Reuni 212, Politik atau Persatuan Umat?
- VIVA/Rianto
VIVA – Reuni 212 yang berlangsung Sabtu 2 Desember 2017 menyisakan perdebatan. Pangkalnya dari pernyataan Kapolri Jenderal Tito Karnavian yang menyebutkan reuni itu bermotif politik.
Pengamat politik Sirajuddin Abbas memandang, peringatan Aksi Bela Islam III tahun lalu itu memang kental dengan aroma politik. Dia melihat pertemuan umat Islam itu bisa dibilang sebagai konsolidasi kelompok pemilih muslim untuk menyambut momen Pilkada 2018, dan Pileg dan Pilpres setahun setelahnya.
Dia mengakui, memang dukungan politik tidak jelas dan tegas dinyatakan secara formal, namun dari isu dan kemasan acara reuni itu menurutnya lekat aroma politik.
"Meski ada komponen ritual Maulid Nabi, tapi kalau kita dengar dari awal, dilihat pidato tokoh (yang hadir) terlihat sekali komponen politiknya cukup besar, apakah (pidato) Fadli Zon, Amien Rais, itu cukup jelas," ujar Sirajuddin di tvOne, Minggu 3 Desember 2017.
Sirajuddin menuturkan, memang pihak yang mengikuti Reuni 212 secara normatif akan membantah tudingan aroma politik. Namun menurutnya, tetap tak bisa dihilangkan dari bagaimana riwayat perjalanan lahirnya aksi 212 yang melengserkan Gubernur DKI Jakarta Basuki Tjaha Purnama atau Ahok, pada tahun lalu.
Dia mengingatkan, ada potensi kekuatan besar umat pada Reuni 212 bisa diarahkan pada dukungan kekuatan politik tertentu, baik secara formal atau non formal. Sebab baginya, jumlah massa yang besar dan solid bisa menjadi magnet bagi partai politik.
Dia mengkritik, jika memang motif reuni 212 adalah persatuan umat, seharusnya tokoh yang diundang dalam acara tersebut bukan hanya figur politik dari parpol yang membela kubu tertentu saja. Menurutnya akan lebih melegakan, bila penyelenggara juga menghadirkan figur politik dari kubu lain untuk membuktikan klaim persatuan umat tersebut.
"Kalau persatuan umat, harusnya hadir juga dong parpol lain, bukan hanya tiga parpol saja," ujarnya menjelaskan.
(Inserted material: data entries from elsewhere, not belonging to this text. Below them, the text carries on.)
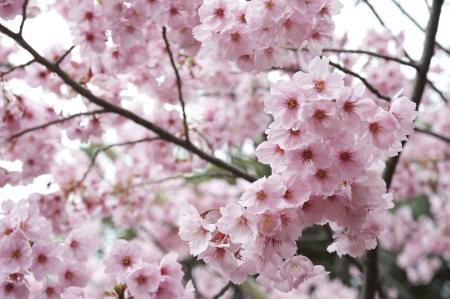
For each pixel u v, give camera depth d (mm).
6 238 829
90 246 933
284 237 740
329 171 740
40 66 1104
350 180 755
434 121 1957
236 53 882
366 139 747
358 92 733
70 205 1301
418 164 1938
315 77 730
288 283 780
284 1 820
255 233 733
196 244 766
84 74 1114
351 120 735
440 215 2242
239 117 1680
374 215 815
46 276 893
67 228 1271
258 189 735
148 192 1496
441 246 2258
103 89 1160
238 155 1811
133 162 1498
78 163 1447
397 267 2990
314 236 1680
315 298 2285
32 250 848
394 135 753
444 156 1930
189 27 1000
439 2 1076
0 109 1094
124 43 1000
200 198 1911
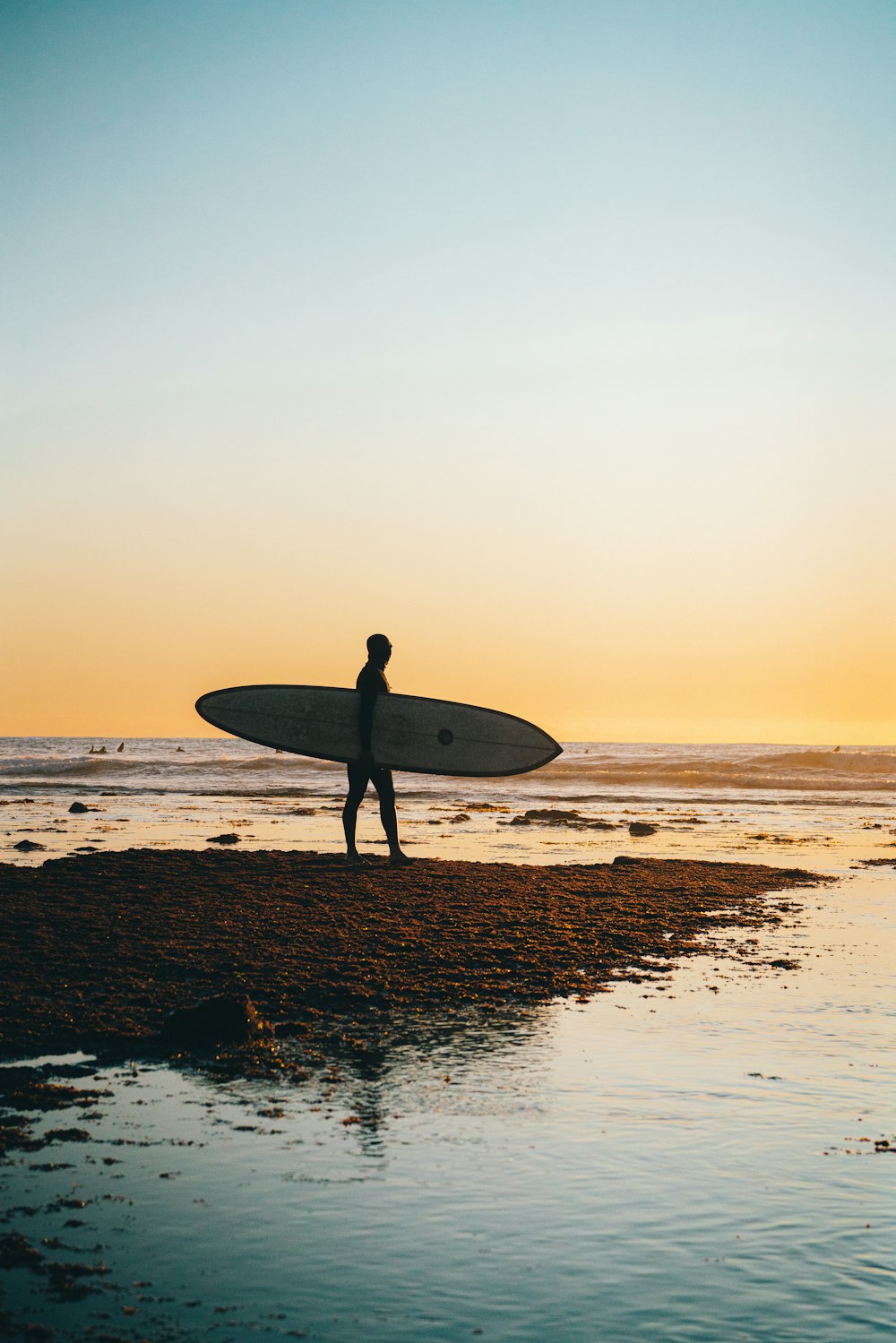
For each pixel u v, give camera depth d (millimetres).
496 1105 7098
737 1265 5020
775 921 14391
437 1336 4410
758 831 30188
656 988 10500
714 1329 4492
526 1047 8414
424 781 59938
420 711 16562
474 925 12898
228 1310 4582
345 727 16594
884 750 129750
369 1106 7055
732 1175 5988
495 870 17359
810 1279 4898
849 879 18844
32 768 66500
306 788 52219
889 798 48125
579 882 16750
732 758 76312
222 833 25906
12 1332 4359
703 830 30578
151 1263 4965
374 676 16656
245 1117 6809
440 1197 5676
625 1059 8133
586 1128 6684
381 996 9773
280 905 13562
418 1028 8953
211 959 10773
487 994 10062
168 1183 5809
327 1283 4820
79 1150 6234
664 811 39875
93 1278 4824
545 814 33031
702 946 12609
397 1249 5129
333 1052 8242
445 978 10547
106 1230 5262
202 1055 8078
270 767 69375
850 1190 5812
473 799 46094
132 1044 8312
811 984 10727
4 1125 6609
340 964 10781
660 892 16281
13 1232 5219
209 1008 8477
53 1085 7348
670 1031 8930
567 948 12047
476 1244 5180
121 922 12297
Kekhawatiran lain selain pengarahan ke dukungan politik tertentu, menurut Sirajuddin yakni, Reuni 212 tersebut disusupi agenda lain yang bertentangan dengan prinsip NKRI. "Jangan sampai supaya agenda kebangkitan khilafah masuk ke situ, jangan implisit persatuan umat, tapi (kemudian) mendukung khilafah juga," ujarnya.
Menjawab tudingan Sirajuddin, figur Reuni 212 KH Didin Hafidudin menjelaskan, acara kemarin jauh dari aroma politik. Reuni 212, menurutnya, jelas merupakan ekspresi persatuan umat Islam dari seluruh Indonesia.
Buktinya, kata Didin, peserta reuni datang dari berbagai strata sosial dan berbagai wilayah dengan ikhlas, menyewa pesawat dan bus dengan biaya pribadi, bahkan ada yang rela sampai jalan kaki, untuk datang ke acara tersebut.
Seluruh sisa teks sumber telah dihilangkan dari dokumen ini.